Visualizing the data matrix

Last updated 10 months ago

The clustered data matrix (if clustering has been performed, otherwise the non-clustered data matrix is used) can be visualized by running

TS_plot_DataMatrix

This will produce a colored visualization of the data matrix such as that shown below.

When data is grouped according to a set of distinct keywords and stored as group metadata (using the TS_LabelGroups function), these can also be visualized using TS_plot_DataMatrix('colorGroups',1).

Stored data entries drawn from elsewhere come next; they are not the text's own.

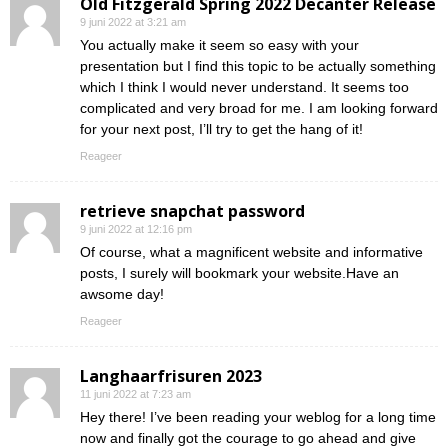
Old Fitzgerald Spring 2022 Decanter Release
9 juni 2022 at 3:21 am
You actually make it seem so easy with your
presentation but I find this topic to be actually something
which I think I would never understand. It seems too
complicated and very broad for me. I am looking forward
for your next post, I’ll try to get the hang of it!
Reageer
retrieve snapchat password
9 juni 2022 at 12:16 pm
Of course, what a magnificent website and informative
posts, I surely will bookmark your website.Have an
awsome day!
Reageer
Langhaarfrisuren 2023
11 juni 2022 at 7:23 am
Hey there! I’ve been reading your weblog for a long time
now and finally got the courage to go ahead and give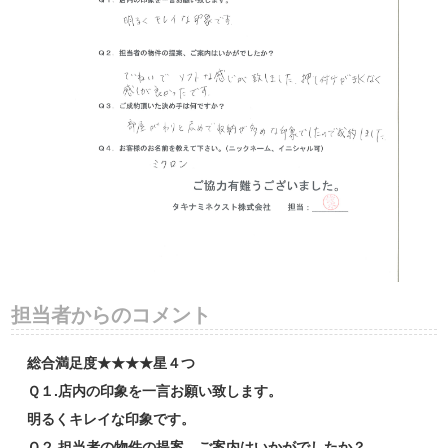
担当者からのコメント
総合満足度★★★★星４つ
Ｑ１.店内の印象を一言お願い致します。
明るくキレイな印象です。
Ｑ２.担当者の物件の提案、ご案内はいかがでしたか？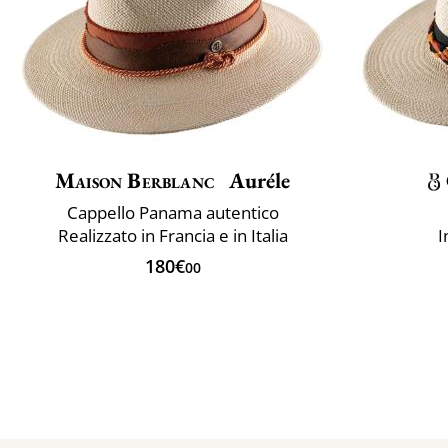
Maison Berblanc
Auréle
Cappello Panama autentico
Realizzato in Francia e in Italia
I
180€
00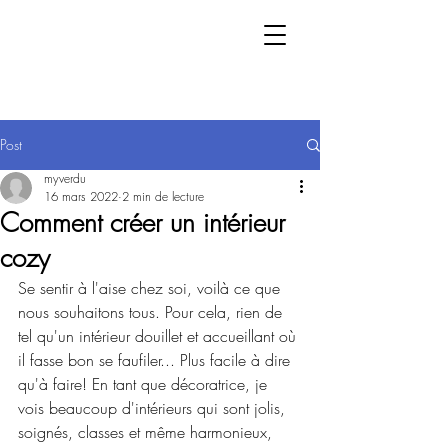
Post
myverdu
16 mars 2022
2 min de lecture
Comment créer un intérieur
cozy
Se sentir à l'aise chez soi, voilà ce que 
nous souhaitons tous. Pour cela, rien de 
tel qu'un intérieur douillet et accueillant où 
il fasse bon se faufiler... Plus facile à dire 
qu'à faire! En tant que décoratrice, je 
vois beaucoup d'intérieurs qui sont jolis, 
soignés, classes et même harmonieux, 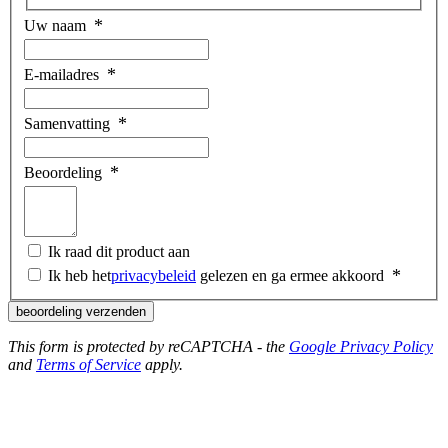
Uw naam
E-mailadres
Samenvatting
Beoordeling
Ik raad dit product aan
Ik heb het
privacybeleid
gelezen en ga ermee akkoord
beoordeling verzenden
This form is protected by reCAPTCHA - the
Google Privacy Policy
and
Terms of Service
apply.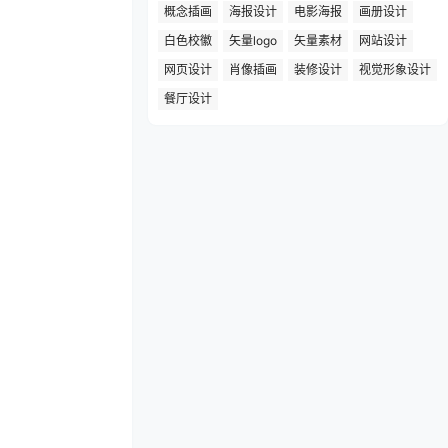
概念插画
海报设计
电影海报
画册设计
白色校徽
矢量logo
矢量素材
网站设计
网页设计
肖像插画
装修设计
视觉形象设计
餐厅设计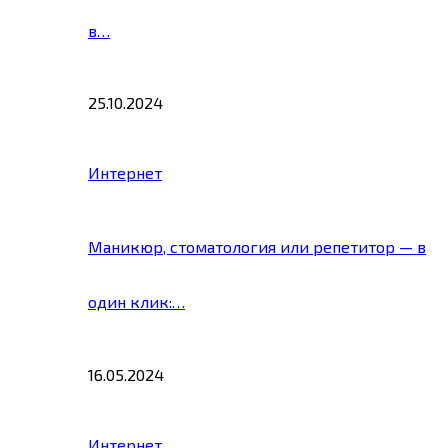
в…
25.10.2024
Интернет
Маникюр, стоматология или репетитор — в
один клик:…
16.05.2024
Интернет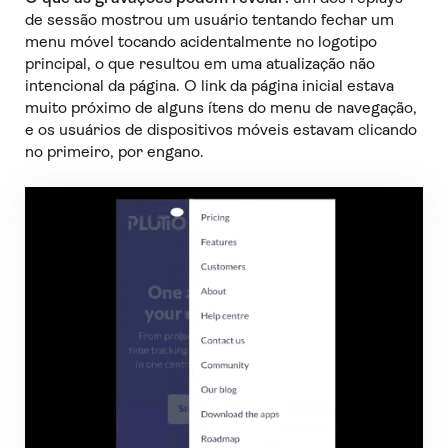
de sessão mostrou um usuário tentando fechar um
menu móvel tocando acidentalmente no logotipo
principal, o que resultou em uma atualização não
intencional da página. O link da página inicial estava
muito próximo de alguns ítens do menu de navegação,
e os usuários de dispositivos móveis estavam clicando
no primeiro, por engano.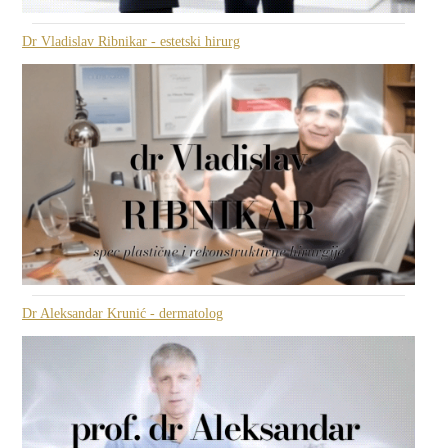
Dr Vladislav Ribnikar - estetski hirurg
Dr Aleksandar Krunić - dermatolog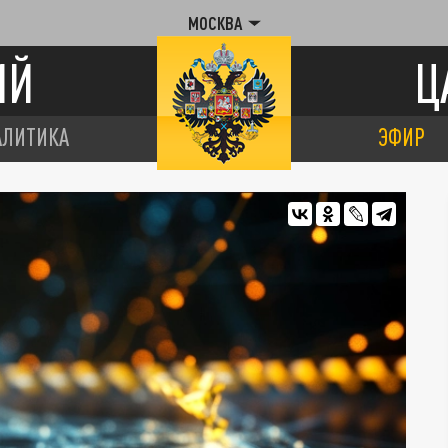
МОСКВА
ИЙ
Ц
АЛИТИКА
ЭФИР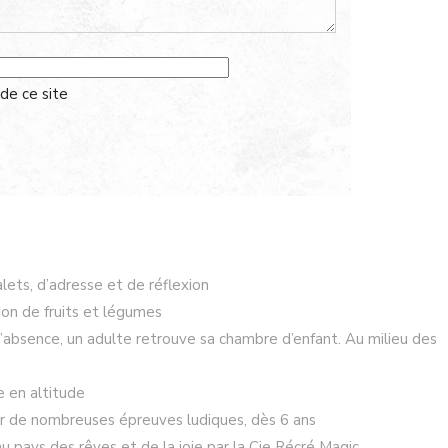
 de ce site
alets, d’adresse et de réflexion
ion de fruits et légumes
d’absence, un adulte retrouve sa chambre d’enfant. Au milieu des
e en altitude
r de nombreuses épreuves ludiques, dès 6 ans
u pays des rêves et de la joie par la Cie Récré Magic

Visualizing the normalized (unclustered) data matrix

Running TS_plot_DataMatrix('norm') plots the data contained in the local file HCTSA_N.mat, yielding:

where black rectangles label missing values, and other values are shown from low (blue) to high (red) after normalization using the scaled outlier-robust sigmoidal transformation. Due to the size of the matrix, operations are not labeled.

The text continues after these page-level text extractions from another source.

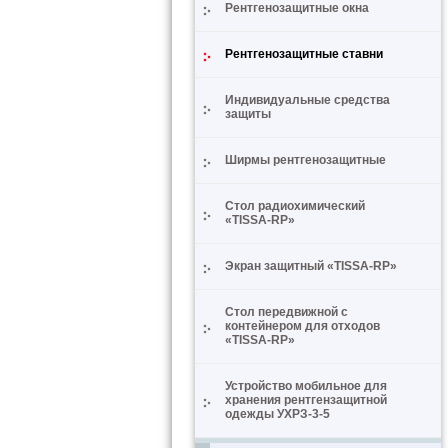
Рентгенозащитные окна
Рентгенозащитные ставни
Индивидуальные средства
защиты
Ширмы рентгенозащитные
Стол радиохимический
«TISSA-RP»
Экран защитный «TISSA-RP»
Стол передвижной с
контейнером для отходов
«TISSA-RP»
Устройство мобильное для
хранения рентгензащитной
одежды УХРЗ-3-5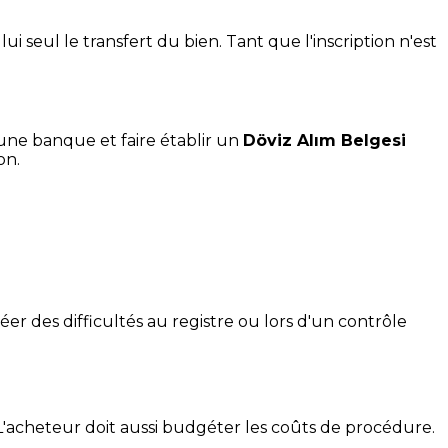
i seul le transfert du bien. Tant que l'inscription n'est
 une banque et faire établir un
Döviz Alım Belgesi
on.
er des difficultés au registre ou lors d'un contrôle
L'acheteur doit aussi budgéter les coûts de procédure.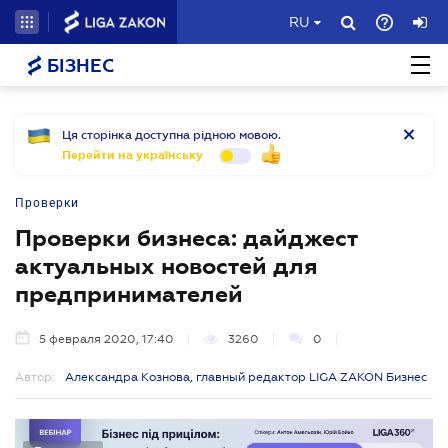
RU
БІЗНЕС
Ця сторінка доступна рідною мовою.
Перейти на українську
Проверки
Проверки бизнеса: дайджест
актуальных новостей для
предпринимателей
5 февраля 2020, 17:40
3260
0
Автор:
Александра Кознова, главный редактор LIGA ZAKON Бизнес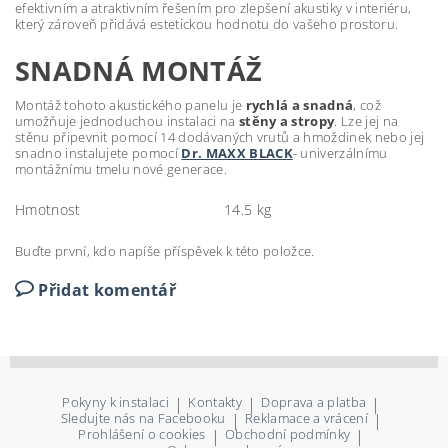
efektivním a atraktivním řešením pro zlepšení akustiky v interiéru,
který zároveň přidává estetickou hodnotu do vašeho prostoru.
SNADNÁ MONTÁŽ
Montáž tohoto akustického panelu je
rychlá a snadná
, což
umožňuje jednoduchou instalaci na
stěny a stropy
. Lze jej na
stěnu připevnit pomocí 14 dodávaných vrutů a hmoždinek nebo jej
snadno instalujete pomocí
Dr. MAXX BLACK
- univerzálnímu
montážnímu tmelu nové generace.
Hmotnost
14.5 kg
Buďte první, kdo napíše příspěvek k této položce.
Přidat komentář
Pokyny k instalaci
|
Kontakty
|
Doprava a platba
|
Sledujte nás na Facebooku
|
Reklamace a vrácení
|
Prohlášení o cookies
|
Obchodní podmínky
|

Examples of time series segments are shown to the left of the plot, and when the middle plot is zoomed, the time-series annotations remain matched to the data matrix:

Visualizing the clustered data matrix

It can be useful to display the matrix with the order of time series and operations preserved, but the relationships between rows and columns can be difficult to visualize when ordered randomly.

By running TS_plot_DataMatrix('cl'), the clustering information contained in HCTSA_N.mat is used to reorder the time series and features by similarity (if this information exists, cf. TS_cluster), yielding:

By reordering rows and columns, this representation reveals correlated patterns of outputs across different types of operations, and similar sets of properties between different types of time series.

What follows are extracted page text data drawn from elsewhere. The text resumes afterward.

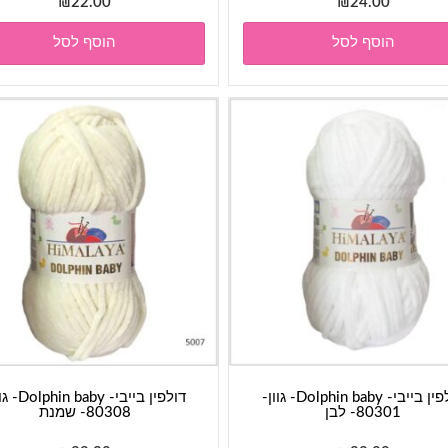
₪
22.00
₪
24.00
הוסף לסל
הוסף לסל
דולפין בייבי- Dolphin baby- גוון-
דולפין בייבי- baby
80301- לבן
80308- שמנת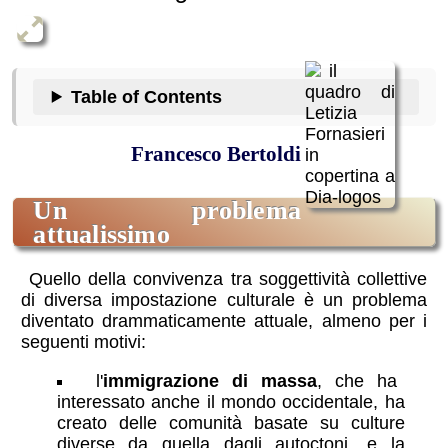
Table of Contents
Francesco Bertoldi
un problema
attualissimo
Quello della convivenza tra soggettività collettive
di diversa impostazione culturale è un problema
diventato drammaticamente attuale, almeno per i
seguenti motivi:
l'
immigrazione di massa
, che ha
interessato anche il mondo occidentale, ha
creato delle comunità basate su culture
diverse da quella dagli autoctoni, e la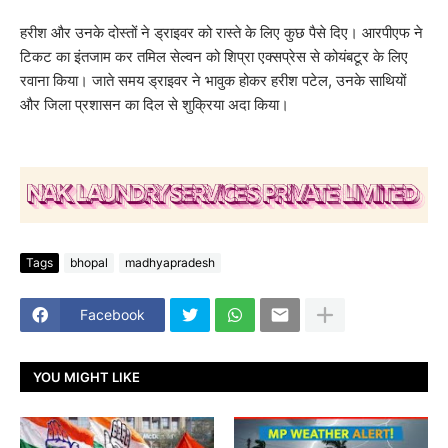
हरीश और उनके दोस्तों ने ड्राइवर को रास्ते के लिए कुछ पैसे दिए। आरपीएफ ने
टिकट का इंतजाम कर तमिल सेल्वन को शिप्रा एक्सप्रेस से कोयंबटूर के लिए
रवाना किया। जाते समय ड्राइवर ने भावुक होकर हरीश पटेल, उनके साथियों
और जिला प्रशासन का दिल से शुक्रिया अदा किया।
Tags
bhopal
madhyapradesh
Facebook
YOU MIGHT LIKE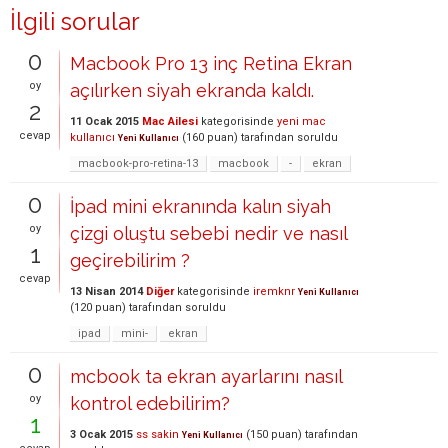
İlgili sorular
0
Macbook Pro 13 inç Retina Ekran
oy
açılırken siyah ekranda kaldı.
2
11 Ocak 2015
Mac Ailesi
kategorisinde
yeni mac
cevap
kullanıcı
(
160
puan)
tarafından
soruldu
Yeni Kullanıcı
macbook-pro-retina-13
macbook
-
ekran
0
İpad mini ekranında kalın siyah
oy
çizgi oluştu sebebi nedir ve nasıl
1
geçirebilirim ?
cevap
13 Nisan 2014
Diğer
kategorisinde
iremknr
Yeni Kullanıcı
(
120
puan)
tarafından
soruldu
ipad
mini-
ekran
0
mcbook ta ekran ayarlarını nasıl
oy
kontrol edebilirim?
1
3 Ocak 2015
ss sakin
(
150
puan)
tarafından
Yeni Kullanıcı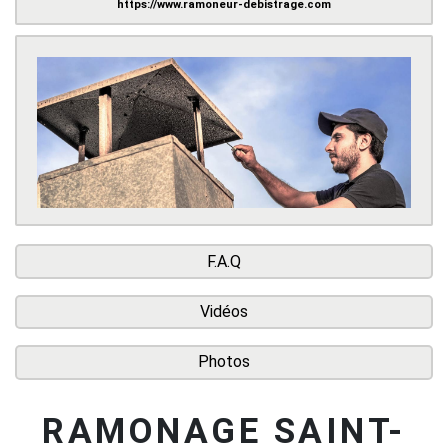
https://www.ramoneur-debistrage.com
F.A.Q
Vidéos
Photos
RAMONAGE SAINT-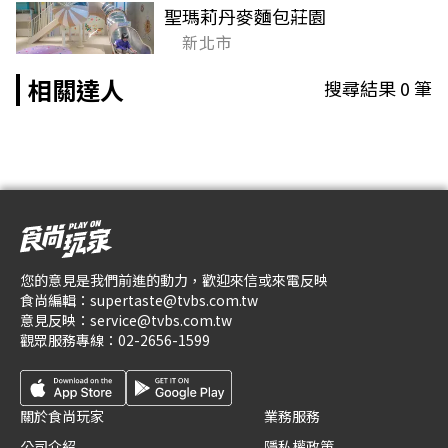
聖瑪莉丹麥麵包莊園
新北市
相關達人
搜尋結果
0
筆
您的意見是我們前進的動力，歡迎來信或來電反映
食尚編輯：
supertaste@tvbs.com.tw
意見反映：
service@tvbs.com.tw
觀眾服務專線：
02-2656-1599
關於食尚玩家
業務服務
公司介紹
隱私權政策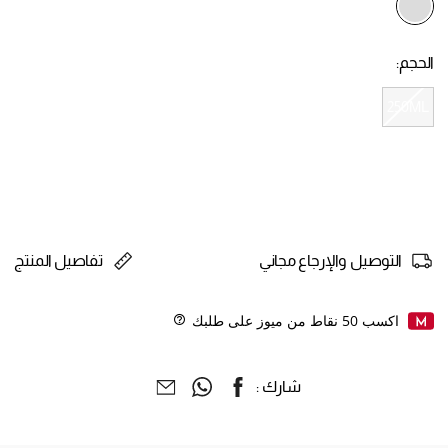
selected
الحجم:
250ML
selected
التوصيل والإرجاع مجاني
تفاصيل المنتج
اكسب
50
نقاط من ميوز على طلبك
Help
شارك :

Example: Incorporating group information

In this example, we consider a set of 20 periodic and 20 noisy periodic signals. We assigned the time series to groups (using TS_LabelGroups('orig',{'periodic','noisy'},'ts')), normalized the data matrix (TS_normalize), and then clustered it (TS_cluster). So now we have a clustered data matrix containing thousands of summaries of each time series, as well as pre-assigned group information as to which time series are periodic and which are noisy. When the time series have been assigned to groups , this can be accessed by setting the second input to 1:

TS_plot_DataMatrix('cl','colorGroups',false); % don't color according to group labels
TS_plot_DataMatrix('cl','colorGroups',true); % color according to group labels

producing the following two plots:

When group information is not used (the left plot), the data is visualized in the default blue/yellow/red color scheme, but when the assigned groups are colored (right plot), we see that the clustered dataset separates perfectly into the periodic (green) and noisy (blue) time series, and we can visualize the features that contribute to the separation.